1月22日の記事で「一方で手術の経過が順調にいくと、その患者さんは病院から離れてかかりつけ医のもとに帰って行かれます」という外科医の文章を紹介しました。外科に限らず、急性期病院での診療は必要ないと医師が判断する場合、以後のフォローは地域の開業医に委ねられます(否応なく)。どうしても、当初の病院にかかりたいと患者さんが思う場合には、再診時選定療養費1)が必要になります(再診ごとに1万円程度かかる病院も少なくない)。

 

 病院の医者は、地域の開業医への「逆紹介」をするように迫られます。地域の医療機関から紹介されてくる紹介率、地域の医療機関に「お返し」する逆紹介率が基準値以上であることが、地域医療支援病院の承認基準になります(病院の「収入」が変わります)。

 

 こうして、入院患者さんが退院すると、その姿は病院の医者の目から見えなくなってしまいます。家に帰ってどのような生活をしているのか、どんな困難が生じるものなのか。医者の出した薬が上手く呑めない/いやになって止めた2)、と言うような情報も入りません。

 

 医者の退院時指導が現実離れしていた場合の反省をする契機も失われます。私たち古い医者は、がいらでも続けて患者さんを診ることで退院後の情報を知り、次の患者さんへの退院後の生活についての説明を軌道修正してきました。少し先回りして「こんなことがあるかもしれませんが・・・」「このようにすることが難しい場合には・・・」など言うこともありました。

 

 そのような機会が少なくなってしまうと、「自分は糖尿病だが、食事療法などはしていない。医者は、どの医者も同じことしか言わない。自分の生活のことなんか何も知らないで、教科書通りのアドバイスしかしないから」(ずいぶん昔、テレビで邱永漢さん(作家/実業家)が言っていました)というようなことがおきかねないと思います。(この話は〈深い敬意を含むメッセージであれば 2022.11.15〉にも書きました。)

 

 地域の医師からそのようなフィードバックがされないことも少なくないでしょう。場合によっては、お互いに「不信」が生まれることもありえます。

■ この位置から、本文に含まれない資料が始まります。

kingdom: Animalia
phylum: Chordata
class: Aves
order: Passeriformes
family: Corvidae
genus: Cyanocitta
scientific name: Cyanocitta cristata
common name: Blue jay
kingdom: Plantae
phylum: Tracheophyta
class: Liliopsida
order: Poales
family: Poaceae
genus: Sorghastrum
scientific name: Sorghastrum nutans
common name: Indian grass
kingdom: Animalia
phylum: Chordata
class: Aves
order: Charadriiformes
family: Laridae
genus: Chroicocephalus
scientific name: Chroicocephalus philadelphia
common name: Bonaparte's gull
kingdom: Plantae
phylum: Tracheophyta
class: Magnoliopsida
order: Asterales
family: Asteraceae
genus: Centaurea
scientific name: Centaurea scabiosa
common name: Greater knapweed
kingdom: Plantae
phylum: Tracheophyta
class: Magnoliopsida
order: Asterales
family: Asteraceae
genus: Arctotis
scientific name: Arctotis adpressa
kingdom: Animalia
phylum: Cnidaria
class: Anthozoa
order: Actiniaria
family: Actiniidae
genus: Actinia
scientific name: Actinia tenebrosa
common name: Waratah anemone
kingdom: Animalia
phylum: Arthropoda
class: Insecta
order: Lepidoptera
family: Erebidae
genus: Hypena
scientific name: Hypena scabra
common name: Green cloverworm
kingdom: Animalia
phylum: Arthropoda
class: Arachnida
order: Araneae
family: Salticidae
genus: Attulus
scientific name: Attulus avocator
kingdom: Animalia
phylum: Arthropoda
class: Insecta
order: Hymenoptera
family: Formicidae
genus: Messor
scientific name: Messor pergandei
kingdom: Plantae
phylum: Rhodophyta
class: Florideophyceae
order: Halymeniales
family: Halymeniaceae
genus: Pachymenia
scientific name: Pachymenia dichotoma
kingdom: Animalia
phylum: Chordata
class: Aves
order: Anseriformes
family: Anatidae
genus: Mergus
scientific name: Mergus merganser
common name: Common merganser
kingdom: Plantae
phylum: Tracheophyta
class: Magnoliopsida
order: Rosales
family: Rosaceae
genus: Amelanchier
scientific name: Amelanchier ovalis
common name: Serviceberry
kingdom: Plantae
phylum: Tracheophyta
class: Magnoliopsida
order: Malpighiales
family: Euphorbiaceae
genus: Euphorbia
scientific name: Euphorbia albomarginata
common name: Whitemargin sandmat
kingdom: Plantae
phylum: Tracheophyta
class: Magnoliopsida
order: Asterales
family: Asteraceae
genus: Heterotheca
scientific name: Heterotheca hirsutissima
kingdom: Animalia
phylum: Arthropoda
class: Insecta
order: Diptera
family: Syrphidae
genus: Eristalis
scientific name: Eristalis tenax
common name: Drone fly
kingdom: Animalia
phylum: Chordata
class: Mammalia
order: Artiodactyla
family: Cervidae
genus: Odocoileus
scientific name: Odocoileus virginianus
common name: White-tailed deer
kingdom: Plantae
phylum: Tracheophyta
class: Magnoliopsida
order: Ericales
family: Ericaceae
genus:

 病院の医者のほうは、いつも同じ説明をよどみなく話すことができればそれを上手なコミュニケーションと勘違いして、満足してしまうかもしれません。患者さんの「行動変容(好きな言葉ではないと、これまでも書きましたが)」を見ることも難しくなりそうで、そこにコミュニケーションは生まれようがありません。

 

 大病院の医者が、患者さんの暮らしを見ようとしない、見ようとしても暮らしが見えないまま自分の領域を担当せざるをえないという現状は、意外と深刻なことだと思います。

 

 なによりも「お元気ですか」「順調ですね」から始まる楽しい会話の機会を奪われてしまうことが「寂しい」ではないですか。

 

1)選定療養費=医療機関の機能分担と相互連携を推進するため、初診時他の医療機関からの紹介状を持たずに、許可病床200床以上の地域医療支援病院を受診する場合(と希望による再診時に)医療費とは別に負担する費用

 

2)白血病の子どもの母親から、寛解後ずいぶんたってから「実は、この子が薬(維持薬)をずっと呑まないで机の引き出しに隠していたんです。先生に言えなくて・・・」と報告を受けたこともありました。本人は、その後「治癒」しました。